FIG. 5.

A single amino acid on NDPK-A determines its association with AMPK α1. (A) Pure, active rat liver AMPK was used to phosphorylate a selection of substrates, 15 μg (each) of NDPK-A, NDPK-A(E124K), NDPK-B, and NDPK-B(K124E). In the final lane, CK2α holoenzyme (+ control) was used to phosphorylate NDPK-A (shown) and NDPK-B (not shown) mutant recombinant proteins, and both were identical. (B) NDPK-A and NDPK-A E124K mutant recombinant proteins were immobilized on nitrocellulose membranes and then blocked/washed as described above for the Western blot protocol. Furthermore, 10 μg of purified, recombinant AMPK α1, AMPK α2, or CK2α protein was overlaid onto the membrane, with binding detected using isoform-specific antibodies for each protein, as described above for the Western blot protocol. (C) Substrate-channeling ability of NDPK mutants was tested by adding, where indicated, active rat liver AMPK to 15 μg of either NDPK-A, NDPK-A E124K, NDPK-B, or NDPK-B K124E recombinant protein.

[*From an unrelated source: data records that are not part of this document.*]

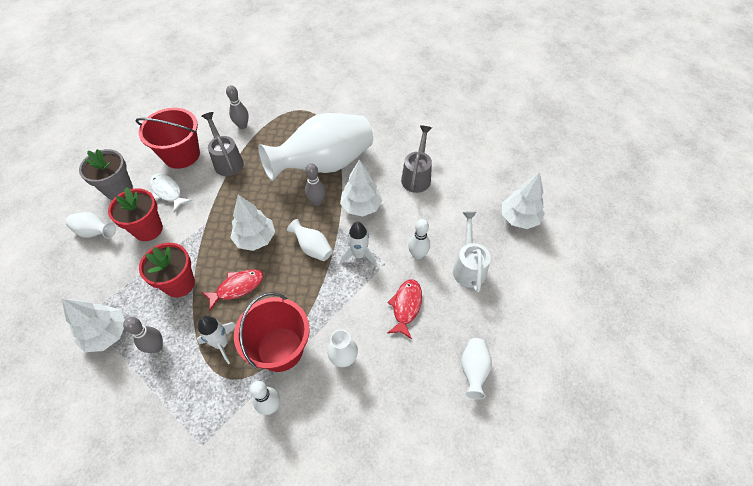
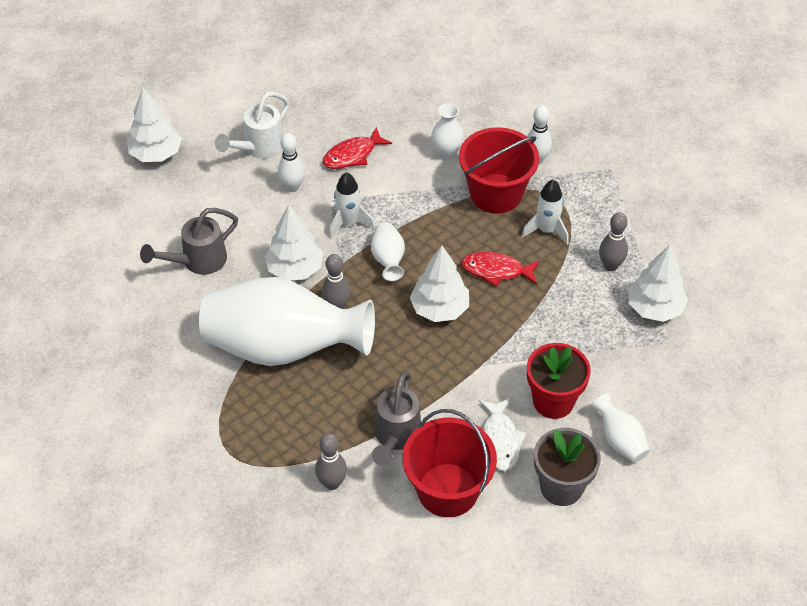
camera: 140 degrees left, 5 degrees down
(179, 284) = (553, 312): red flower pot -> none
(473, 370) = (349, 83): white vase -> none

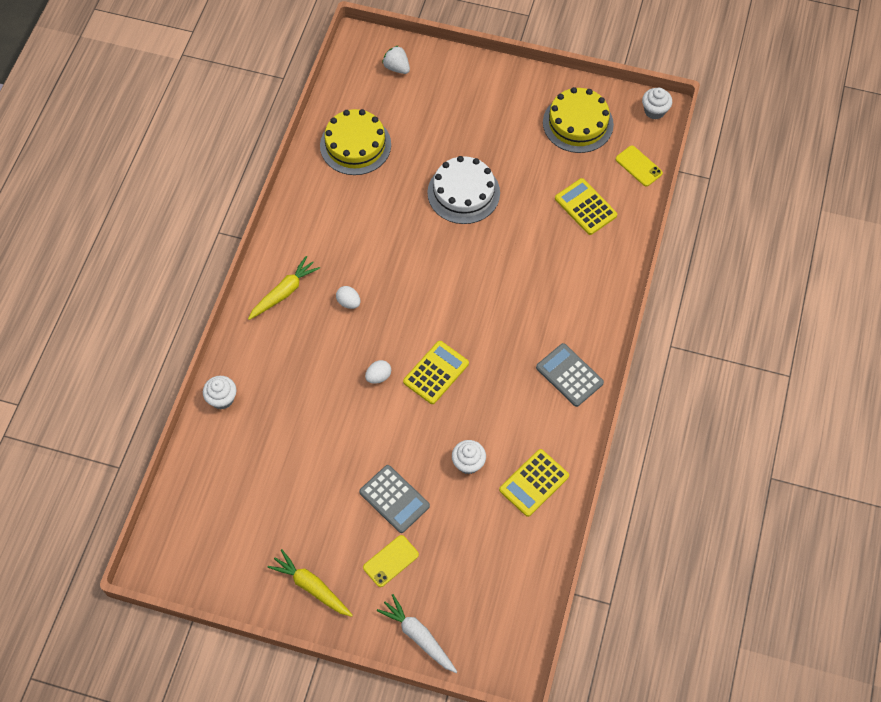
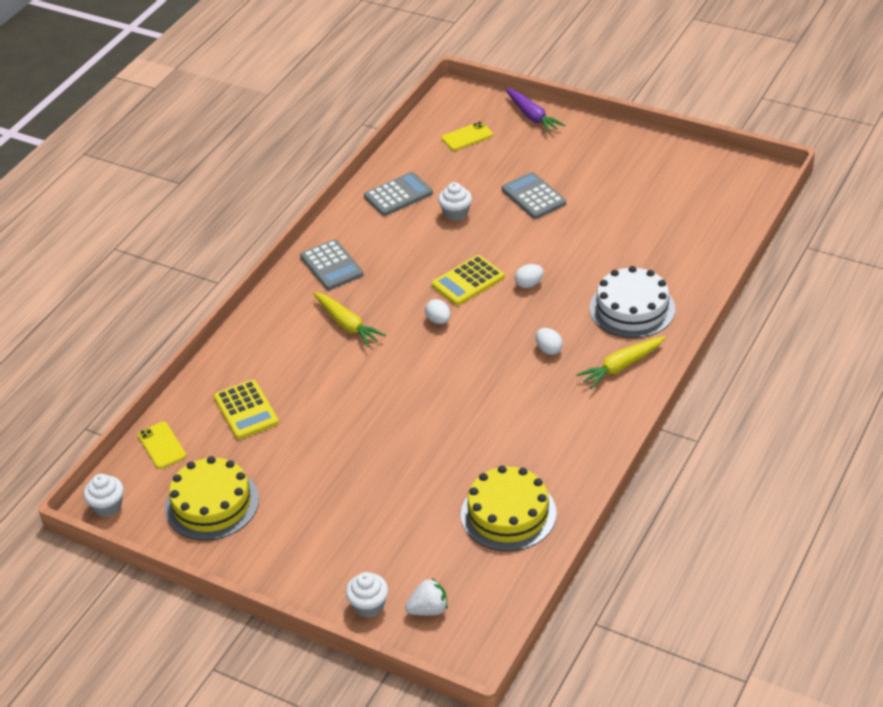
camera: 165 degrees left, 20 degrees down
(222, 399) = (698, 283): white cupcake -> white cupcake (369, 605)
(311, 587) = (621, 150): yellow carrot -> yellow carrot (347, 324)
(390, 561) = (546, 159): yellow phone -> yellow phone (467, 137)
(397, 67) = (428, 609): white strawberry -> white strawberry turned 75 degrees counterclockwise
(418, 636) = (532, 116): white carrot -> purple carrot
(452, 322) = (438, 320): none -> white egg
(463, 193) = (385, 442): white cake -> white cake (632, 308)
(534, 483) = (398, 195): yellow calculator -> grey calculator

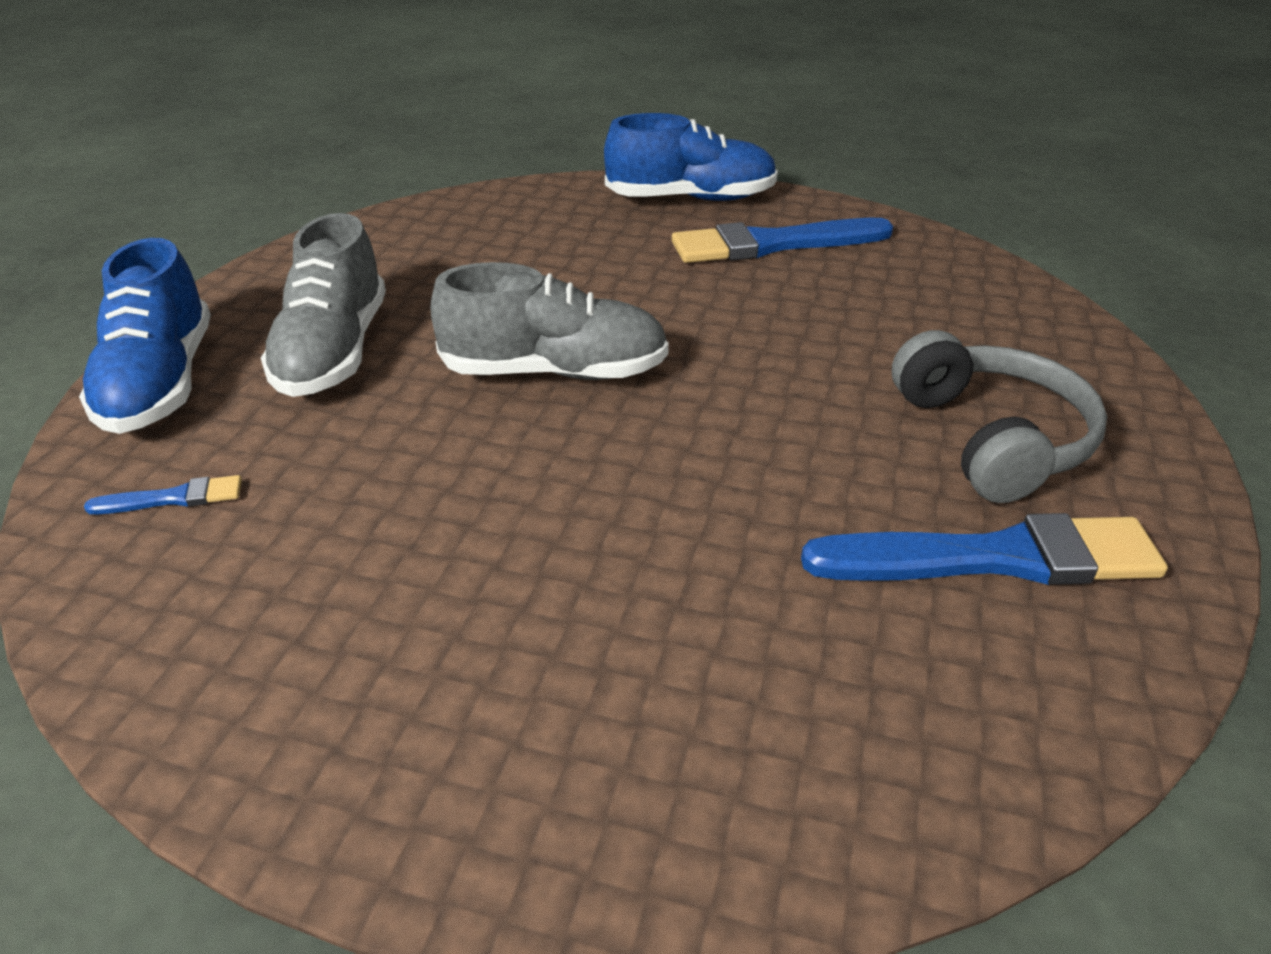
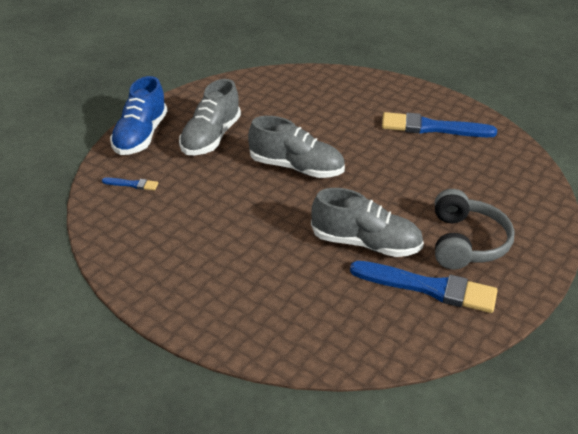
camera: 20 degrees right, 0 degrees up
(691, 198) = (407, 94): blue shoe -> none
(797, 495) = (365, 244): none -> grey shoe

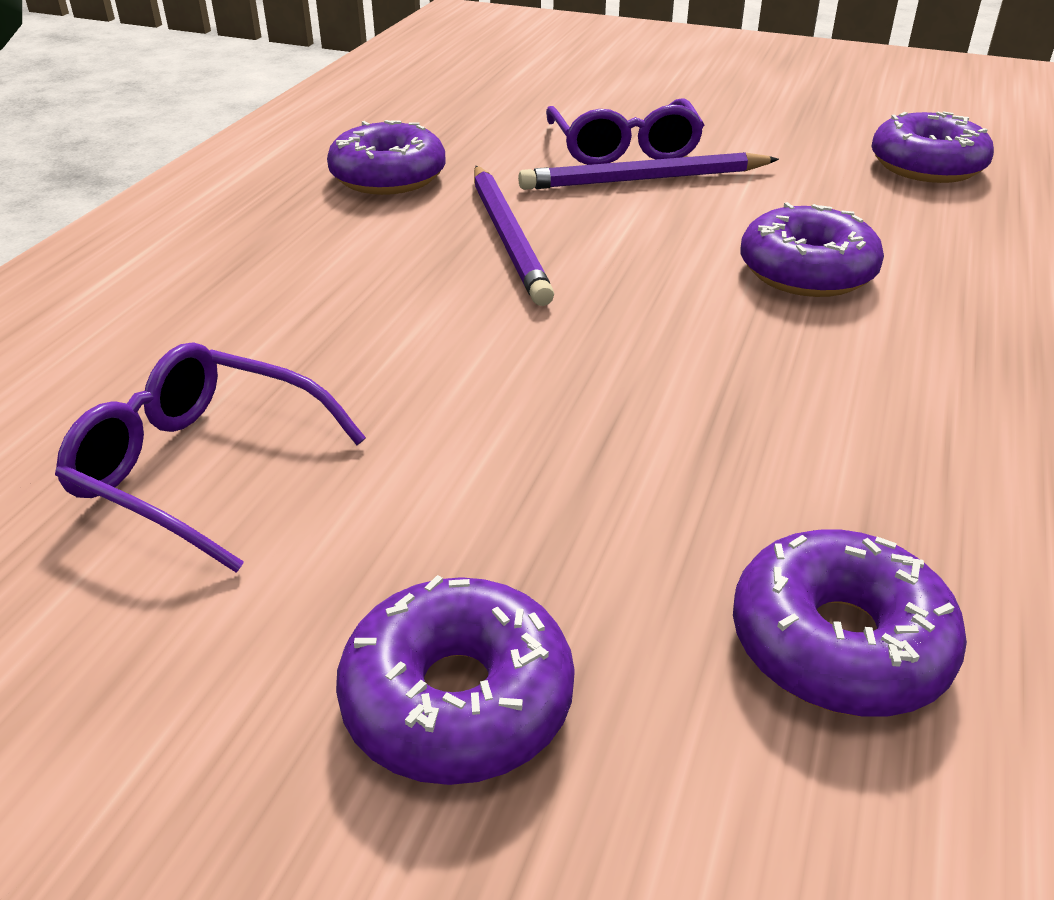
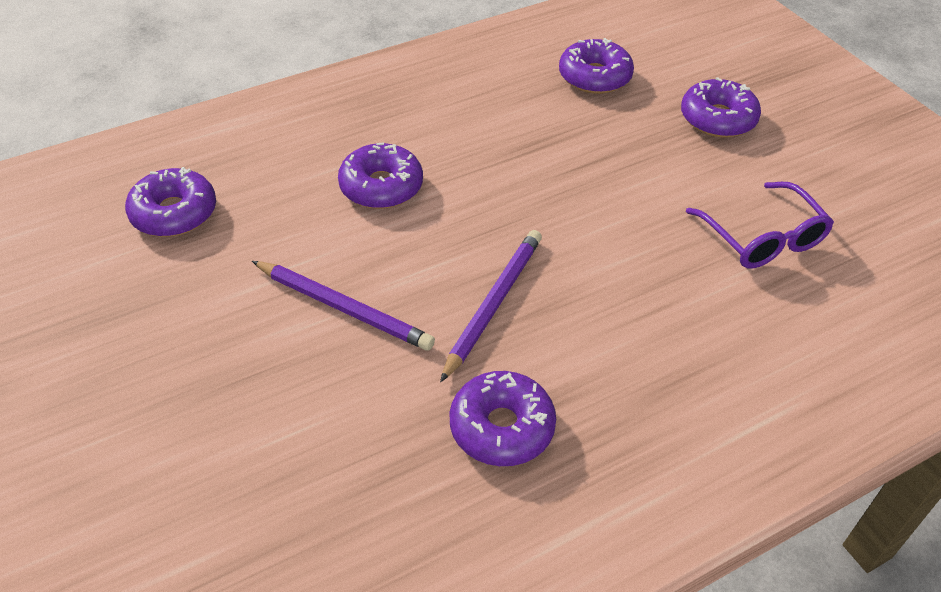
camera: 140 degrees left, 10 degrees up
(624, 149) = (304, 352): purple glasses -> none

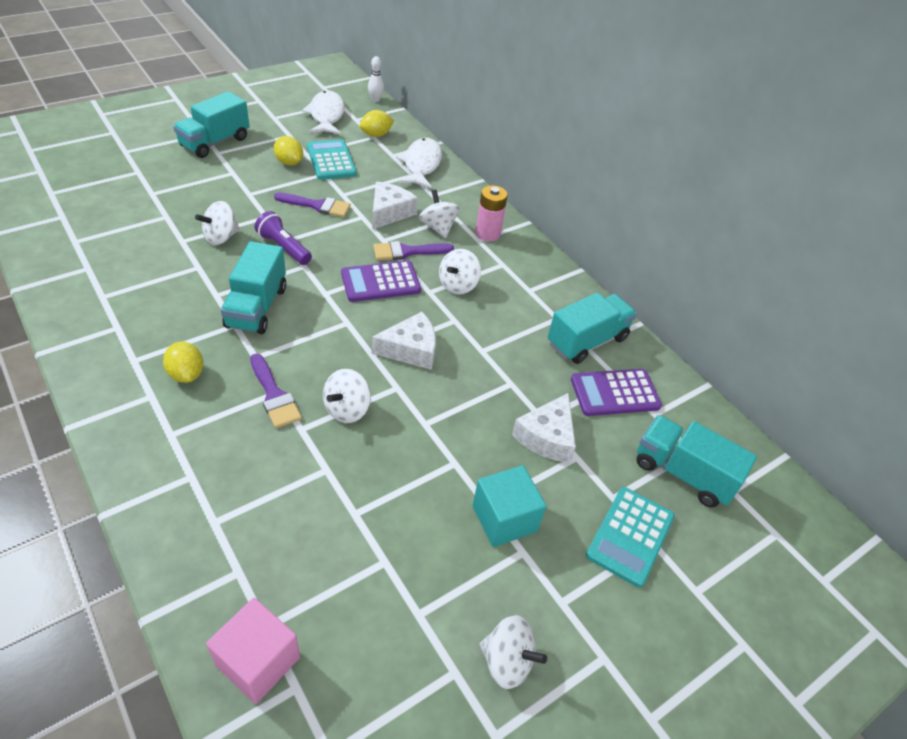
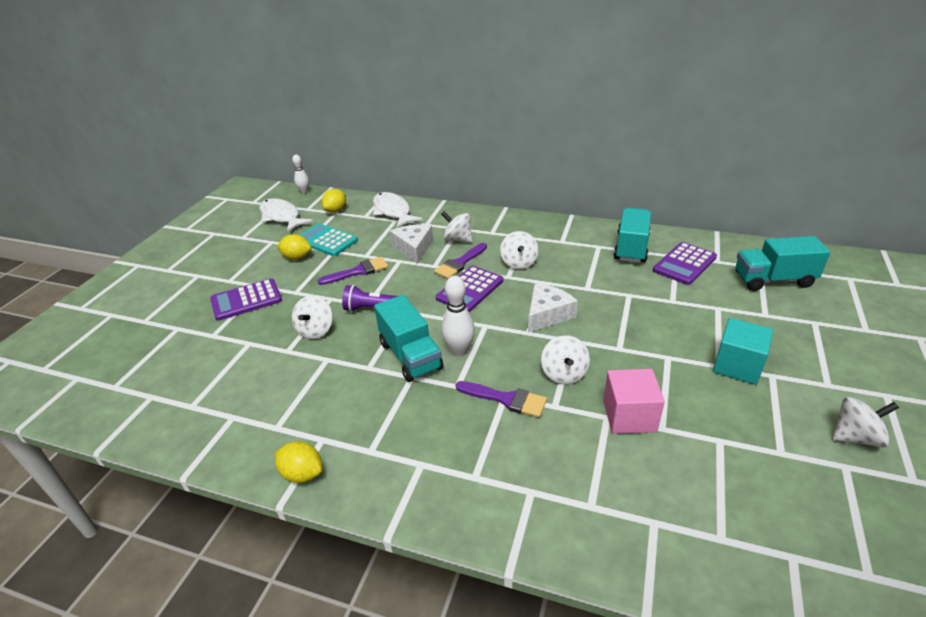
camera: 30 degrees left, 10 degrees down
(186, 374) = (425, 431): yellow lemon -> yellow lemon (302, 474)
(208, 178) = (246, 300): none -> purple calculator
(215, 142) = (217, 275): turquoise truck -> none
(258, 661) = (750, 563): pink cube -> pink cube (629, 416)
(297, 329) = (459, 351): none -> white bowling pin
(488, 234) = (492, 226): pink battery -> none
(547, 437) = (689, 308): white cheese -> none
(630, 536) = (801, 327): turquoise calculator -> none

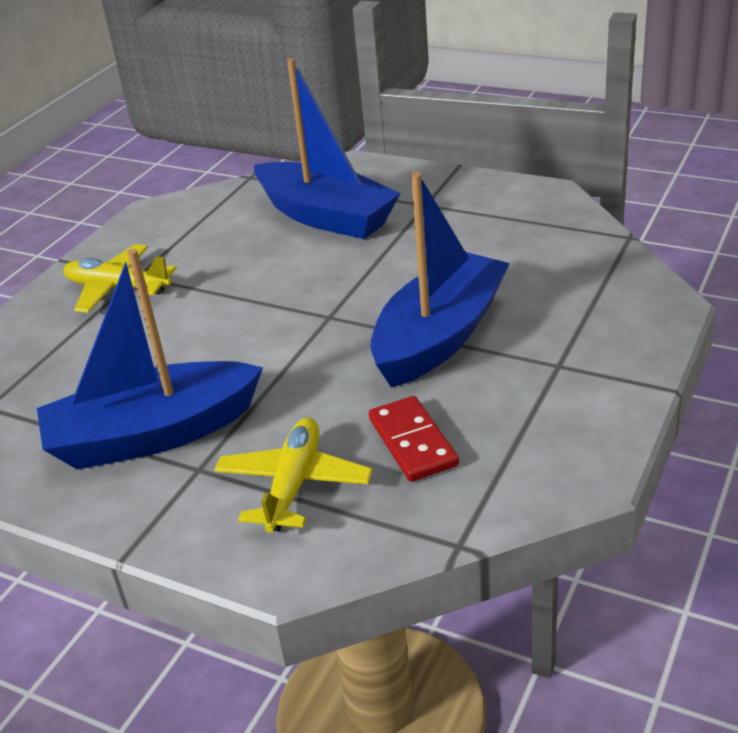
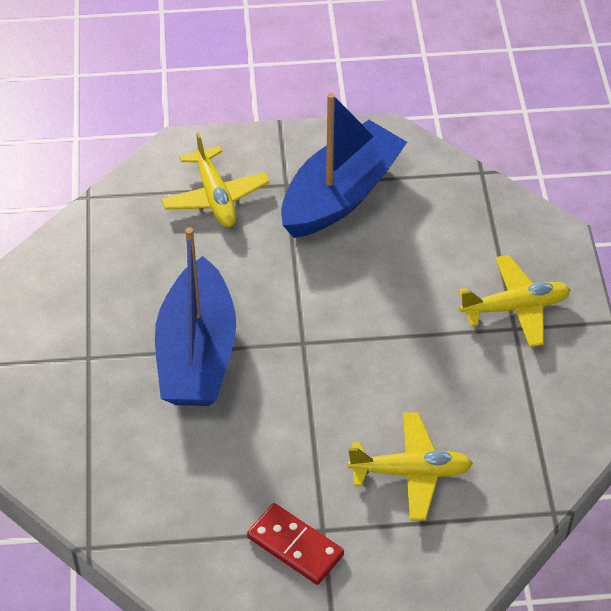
camera: 145 degrees right, 15 degrees up
(326, 216) = (411, 472): blue boat -> yellow plane
(412, 442) = (158, 253): red domino -> red domino (295, 546)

Either [³²P]GTP plus ADP (resulting in labeled NDPK-generated ATP) or [³²P]ATP plus GDP (resulting in labeled NDPK-generated GTP) was used to demonstrate substrate channeling or substrate stealing, respectively, and also to act as cross-contamination control for each kinase individually. (D) NDPK-A, NDPK-A E124K, NDPK-B, and NDPK-B K124E proteins were immobilized on nitrocellulose membranes and then blocked/washed as described above for the Western blot protocol. Furthermore, 10 μg of purified, recombinant AMPK α1 or AMPK α2 protein was overlaid onto the membrane, with binding detected using isoform-specific antibodies for each protein, as described above for the Western blot protocol.